> **WHAT TO PRODUCE**
Since the data must remain as supplied, reproduce it word for word.

[Recorded data]
+===+

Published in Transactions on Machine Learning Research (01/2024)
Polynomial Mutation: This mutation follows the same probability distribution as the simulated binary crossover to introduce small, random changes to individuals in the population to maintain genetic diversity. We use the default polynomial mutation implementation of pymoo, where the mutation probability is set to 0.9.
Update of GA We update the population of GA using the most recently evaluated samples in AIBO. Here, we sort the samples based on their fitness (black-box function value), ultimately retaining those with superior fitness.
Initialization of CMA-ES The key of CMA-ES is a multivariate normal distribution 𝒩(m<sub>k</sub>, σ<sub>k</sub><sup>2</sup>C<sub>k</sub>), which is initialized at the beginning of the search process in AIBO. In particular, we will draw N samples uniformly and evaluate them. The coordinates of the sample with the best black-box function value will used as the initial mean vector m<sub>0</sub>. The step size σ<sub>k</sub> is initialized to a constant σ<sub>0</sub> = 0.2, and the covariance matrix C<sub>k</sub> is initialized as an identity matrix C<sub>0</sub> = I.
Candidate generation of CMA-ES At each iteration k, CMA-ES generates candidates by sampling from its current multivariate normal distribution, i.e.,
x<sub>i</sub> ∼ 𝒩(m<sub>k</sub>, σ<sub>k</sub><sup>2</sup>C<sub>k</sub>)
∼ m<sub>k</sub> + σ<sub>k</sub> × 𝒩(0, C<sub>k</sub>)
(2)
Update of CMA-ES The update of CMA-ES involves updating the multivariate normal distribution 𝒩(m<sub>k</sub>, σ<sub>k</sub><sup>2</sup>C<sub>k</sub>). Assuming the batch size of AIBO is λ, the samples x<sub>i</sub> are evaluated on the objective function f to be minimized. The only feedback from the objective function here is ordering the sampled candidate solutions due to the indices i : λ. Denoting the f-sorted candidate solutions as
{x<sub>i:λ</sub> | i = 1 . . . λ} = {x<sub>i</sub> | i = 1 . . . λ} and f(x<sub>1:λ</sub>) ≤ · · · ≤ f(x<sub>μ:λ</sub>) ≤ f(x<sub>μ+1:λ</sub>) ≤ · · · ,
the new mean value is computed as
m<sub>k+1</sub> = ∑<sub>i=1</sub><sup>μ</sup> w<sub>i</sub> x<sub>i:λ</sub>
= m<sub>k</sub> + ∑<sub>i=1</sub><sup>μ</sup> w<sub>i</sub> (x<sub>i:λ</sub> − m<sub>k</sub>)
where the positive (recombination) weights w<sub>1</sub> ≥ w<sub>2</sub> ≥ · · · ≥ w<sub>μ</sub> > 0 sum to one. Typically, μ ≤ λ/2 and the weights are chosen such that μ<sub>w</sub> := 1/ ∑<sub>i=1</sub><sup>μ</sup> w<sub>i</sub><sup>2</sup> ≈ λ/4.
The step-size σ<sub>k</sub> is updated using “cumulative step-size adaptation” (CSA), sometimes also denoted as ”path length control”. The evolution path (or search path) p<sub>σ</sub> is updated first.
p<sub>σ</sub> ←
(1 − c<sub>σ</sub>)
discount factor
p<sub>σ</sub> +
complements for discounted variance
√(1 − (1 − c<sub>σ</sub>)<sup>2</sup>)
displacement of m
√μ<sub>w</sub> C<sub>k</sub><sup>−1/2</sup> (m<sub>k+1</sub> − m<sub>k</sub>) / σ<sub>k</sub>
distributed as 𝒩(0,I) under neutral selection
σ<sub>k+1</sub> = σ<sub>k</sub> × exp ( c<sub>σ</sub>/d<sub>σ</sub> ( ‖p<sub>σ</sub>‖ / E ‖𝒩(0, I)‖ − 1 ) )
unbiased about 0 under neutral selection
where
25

+===+

> **RESPONSE TO THIS EXERCISE**
Published in Transactions on Machine Learning Research (01/2024)
Polynomial Mutation: This mutation follows the same probability distribution as the simulated binary crossover to introduce small, random changes to individuals in the population to maintain genetic diversity. We use the default polynomial mutation implementation of pymoo, where the mutation probability is set to 0.9.
Update of GA We update the population of GA using the most recently evaluated samples in AIBO. Here, we sort the samples based on their fitness (black-box function value), ultimately retaining those with superior fitness.
Initialization of CMA-ES The key of CMA-ES is a multivariate normal distribution 𝒩(m<sub>k</sub>, σ<sub>k</sub><sup>2</sup>C<sub>k</sub>), which is initialized at the beginning of the search process in AIBO. In particular, we will draw N samples uniformly and evaluate them. The coordinates of the sample with the best black-box function value will used as the initial mean vector m<sub>0</sub>. The step size σ<sub>k</sub> is initialized to a constant σ<sub>0</sub> = 0.2, and the covariance matrix C<sub>k</sub> is initialized as an identity matrix C<sub>0</sub> = I.
Candidate generation of CMA-ES At each iteration k, CMA-ES generates candidates by sampling from its current multivariate normal distribution, i.e.,
x<sub>i</sub> ∼ 𝒩(m<sub>k</sub>, σ<sub>k</sub><sup>2</sup>C<sub>k</sub>)
∼ m<sub>k</sub> + σ<sub>k</sub> × 𝒩(0, C<sub>k</sub>)
(2)
Update of CMA-ES The update of CMA-ES involves updating the multivariate normal distribution 𝒩(m<sub>k</sub>, σ<sub>k</sub><sup>2</sup>C<sub>k</sub>). Assuming the batch size of AIBO is λ, the samples x<sub>i</sub> are evaluated on the objective function f to be minimized. The only feedback from the objective function here is ordering the sampled candidate solutions due to the indices i : λ. Denoting the f-sorted candidate solutions as
{x<sub>i:λ</sub> | i = 1 . . . λ} = {x<sub>i</sub> | i = 1 . . . λ} and f(x<sub>1:λ</sub>) ≤ · · · ≤ f(x<sub>μ:λ</sub>) ≤ f(x<sub>μ+1:λ</sub>) ≤ · · · ,
the new mean value is computed as
m<sub>k+1</sub> = ∑<sub>i=1</sub><sup>μ</sup> w<sub>i</sub> x<sub>i:λ</sub>
= m<sub>k</sub> + ∑<sub>i=1</sub><sup>μ</sup> w<sub>i</sub> (x<sub>i:λ</sub> − m<sub>k</sub>)
where the positive (recombination) weights w<sub>1</sub> ≥ w<sub>2</sub> ≥ · · · ≥ w<sub>μ</sub> > 0 sum to one. Typically, μ ≤ λ/2 and the weights are chosen such that μ<sub>w</sub> := 1/ ∑<sub>i=1</sub><sup>μ</sup> w<sub>i</sub><sup>2</sup> ≈ λ/4.
The step-size σ<sub>k</sub> is updated using “cumulative step-size adaptation” (CSA), sometimes also denoted as ”path length control”. The evolution path (or search path) p<sub>σ</sub> is updated first.
p<sub>σ</sub> ←
(1 − c<sub>σ</sub>)
discount factor
p<sub>σ</sub> +
complements for discounted variance
√(1 − (1 − c<sub>σ</sub>)<sup>2</sup>)
displacement of m
√μ<sub>w</sub> C<sub>k</sub><sup>−1/2</sup> (m<sub>k+1</sub> − m<sub>k</sub>) / σ<sub>k</sub>
distributed as 𝒩(0,I) under neutral selection
σ<sub>k+1</sub> = σ<sub>k</sub> × exp ( c<sub>σ</sub>/d<sub>σ</sub> ( ‖p<sub>σ</sub>‖ / E ‖𝒩(0, I)‖ − 1 ) )
unbiased about 0 under neutral selection
where
25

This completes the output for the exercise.